With a name like Chef LaLa and a cookbook called Latin Lover Lite, Laura Diaz-Brown highlights her funky — and easily marketable — side. But after a Cinco de Mayo cooking demonstration, I found more to admire about the woman.
Chef LaLa cooked and spoke at an Inside Columbia Magazine event Friday night. She was also in town for the Speaking of Women’s Health conference. In an hour, I learned she used to be a pop singer, went to med school to be a heart and lung specialist, became a certified nutritionist and studied at Le Cordon Bleu in Paris.
She also made four dishes in real time — without the tricks cooking demonstrators usually use. On her menu was:
- Coca-Cola-Marinated Pork with Fruit Salad
- Chicken Fajitas
- Chicken Enchiladas
- Colorful Bean Salad (Recipe on her website here.)

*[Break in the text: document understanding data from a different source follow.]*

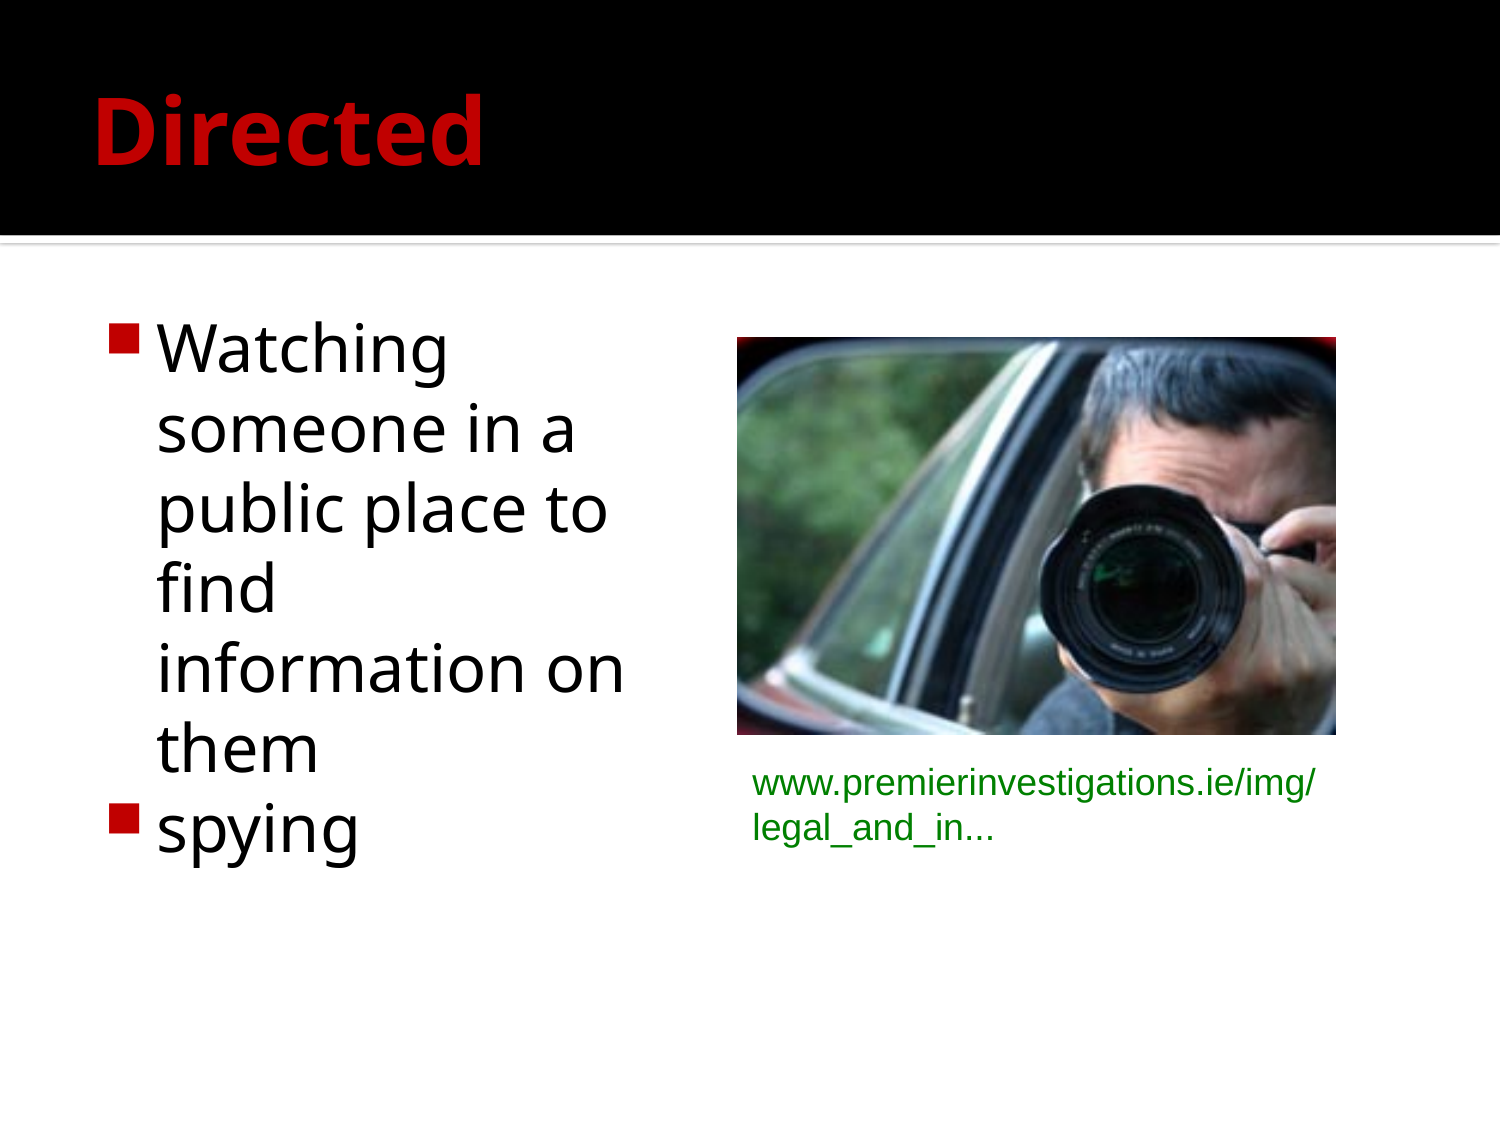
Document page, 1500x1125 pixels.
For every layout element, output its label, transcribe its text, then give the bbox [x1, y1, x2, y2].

text_box www.premierinvestigations.ie/img/legal_and_in... [737, 750, 1413, 856]
list Watching someone in a public place to find information on them spying [75, 291, 663, 875]
title Directed [75, 25, 1425, 231]
picture [737, 337, 1336, 735]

Chef LaLa, an advocate for healthy eating and diabetes awareness, spent a good part of the demonstration dispelling myths that Mexican food isn’t good for you. To a crowd of mid-Missourians, this might have been a surprise to some. She said real Mexican food includes a lot of fruit and vegetables. “We do not eat chimichangas,” she said.
LaLa talked about her family’s history with diabetes and her own issues with weight. “I look at cake and get fat,” she said. She chooses healthy options like low-fat sour cream and corn tortillas
instead of flour ones. Some flour tortillas have as much fat as 16 corn tortillas, she said.
Chef LaLa also encouraged people to cook with their families and be open to experimenting with recipes — both important to us at He Cooks, She Cooks. “Recipes are a blueprint for what you like,” Chef LaLa said. “Do it your way.”
Overall, Chef LaLa gave a strong presentation with easily accessible recipes, helpful information and her own personal style. Best line of the night:
“Come closer. I’m not going to bite,” she said to the cameraman. “And if I do, you’ll like it.”
Chef LaLa will be on the Today Show on Cinco de Mayo (Tuesday morning).